10) How did you set out to secure a sense of acceptance and belonging in social contexts, especially if you have faced hurtful experiences?

As an introvert, I have fearfully kept my mouth shut in front of Caucasian after experiencing racism in Melbourne. After six years back here, I realised part of the problem was because I held the impression Caucasians frowned upon my culture and who I am – a minority, an Asian Australian. A silly, narrow-minded thought; surely not everyone is like that. Today, I’ve learnt to love who I am and am more confident talking to people.

11) What has struck you the most in working through this exercise? Any closing thoughts on race and identity you would like to share?

I thought responses to these questions would come easily. I was quite wrong. It was a struggle to put reflections of my past into words. Race is a sensitive issue. This exercise reminded me we’re all culturally different, a beautiful thing. We should never judge others but embrace who we are as individuals.

Mabel at Mabel Kwong on multiculturalism.

62 thoughts on “The Race: Asian Australian, Part 10

  1. Thank you Mabel for your openness and sharing. There seems to be a common theme with race that you point out in your blog post (the provided link): “At the same time, one’s surroundings also defines how the Asian individual in Australia perceives being Asian-Australian.” As individuals, we don’t seem to think of ourselves in terms of race – that only happens when in contact with others who are not like us. Like the gentleman in the book store who saw race first over the individual when you said hello. Knowing that perhaps it is possible to identify and reduce racism by strengthening the presentation of the indivdual over race. (This last is rhetorical – it is obvious that you personally cherish individuality over race both in those whom you meet and in yourself.)

    Thank you again Mabel for your honesty and willingness to participate in this discussion.

    • Thanks for reading Paul, and thanks for your nice words too. I think you say it more elegantly than me: in a multicultural world, we should strengthen ‘the presentation of the individual over race”. At the same time, we’re very much drawn to difference, especially cultural difference. When we meet another person of a different race than us, I think a lot of us silently try to guess what their ethnicity is as we chat with them. It seems to be human nature to figure out someone’s background – it’s fascinating to us. Strengthening individuality over race starts with us being non-judgemental, in my opinion.

    • “As individuals, we don’t seem to think of ourselves in terms of race – that only happens when in contact with others who are not like us. ”
      Reminds you of Sreejit’s story from India, doesn’t it?

      Of course I’m not surprised by the depth and insight you bring yet again, Paul. Like Mabel, I took to the way you spoke on putting the person over his race.

      Bravo, Mabel:

      Strengthening individuality over race starts with us being non-judgemental, in my opinion.

  2. Dear Mabel:

    Thank you for sharing. Two things you said stood out for me: “Chinese Malaysian is similar to the term, say, Korean American.” This was helpful because being American, I instantly understood this distinction.

### DATA UNDER STUDY
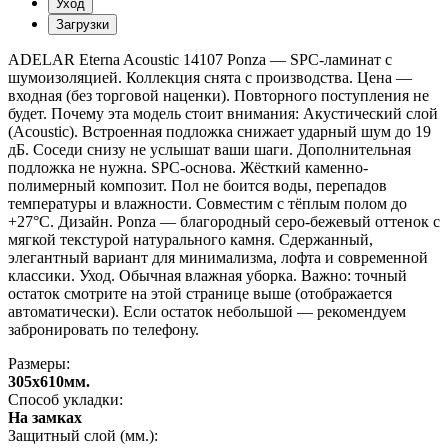
Уход
Загрузки
ADELAR Eterna Acoustic 14107 Ponza — SPC-ламинат с
шумоизоляцией. Коллекция снята с производства. Цена —
входная (без торговой наценки). Повторного поступления не
будет. Почему эта модель стоит внимания: Акустический слой
(Acoustic). Встроенная подложка снижает ударный шум до 19
дБ. Соседи снизу не услышат ваши шаги. Дополнительная
подложка не нужна. SPC-основа. Жёсткий каменно-
полимерный композит. Пол не боится воды, перепадов
температуры и влажности. Совместим с тёплым полом до
+27°C. Дизайн. Ponza — благородный серо-бежевый оттенок с
мягкой текстурой натурального камня. Сдержанный,
элегантный вариант для минимализма, лофта и современной
классики. Уход. Обычная влажная уборка. Важно: точный
остаток смотрите на этой странице выше (отображается
автоматически). Если остаток небольшой — рекомендуем
забронировать по телефону.
Размеры:
305x610мм.
Способ укладки:
На замках
Защитный слой (мм.):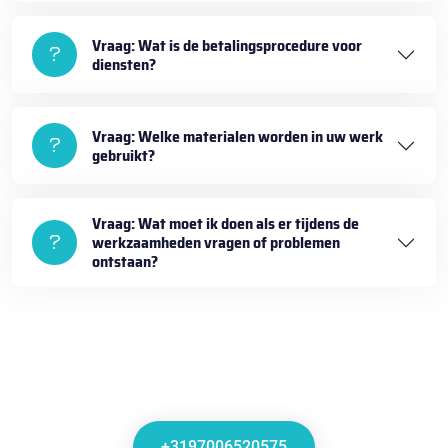
Vraag: Wat is de betalingsprocedure voor
diensten?
Vraag: Welke materialen worden in uw werk
gebruikt?
Vraag: Wat moet ik doen als er tijdens de
werkzaamheden vragen of problemen
ontstaan?
+3197006520575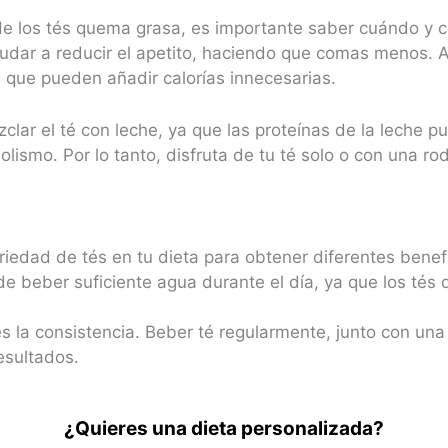
de los tés quema grasa, es importante saber cuándo y 
udar a reducir el apetito, haciendo que comas menos. 
a que pueden añadir calorías innecesarias.
ar el té con leche, ya que las proteínas de la leche pu
olismo. Por lo tanto, disfruta de tu té solo o con una ro
ariedad de tés en tu dieta para obtener diferentes benef
de beber suficiente agua durante el día, ya que los tés
es la consistencia. Beber té regularmente, junto con una 
esultados.
¿Quieres una dieta personalizada?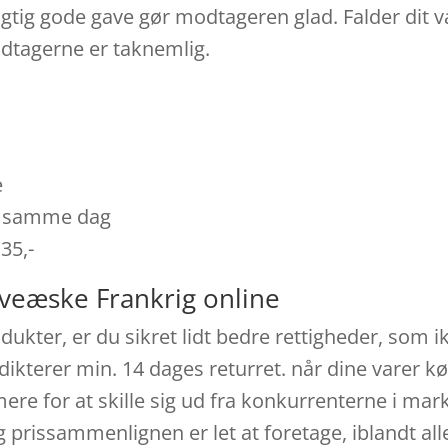
rigtig gode gave gør modtageren glad. Falder dit 
odtagerne er taknemlig.
e
es samme dag
 35,-
veæske Frankrig online
ukter, er du sikret lidt bedre rettigheder, som i
dikterer min. 14 dages returret. når dine varer kø
ere for at skille sig ud fra konkurrenterne i mar
 prissammenlignen er let at foretage, iblandt all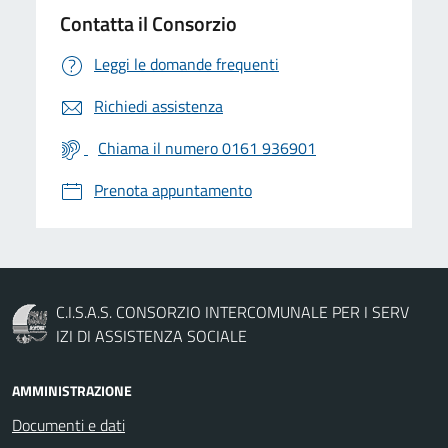
Contatta il Consorzio
Leggi le domande frequenti
Richiedi assistenza
Chiama il numero 0161 936901
Prenota appuntamento
C.I.S.A.S. CONSORZIO INTERCOMUNALE PER I SERV
IZI DI ASSISTENZA SOCIALE
AMMINISTRAZIONE
Documenti e dati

### WHAT NEEDS TO BE DONE
In the interview on race and identity, in which city did the respondent experience racism? Answer from the interview on race and identity alone, not from the listing.

### YOUR RESPONSE
Melbourne.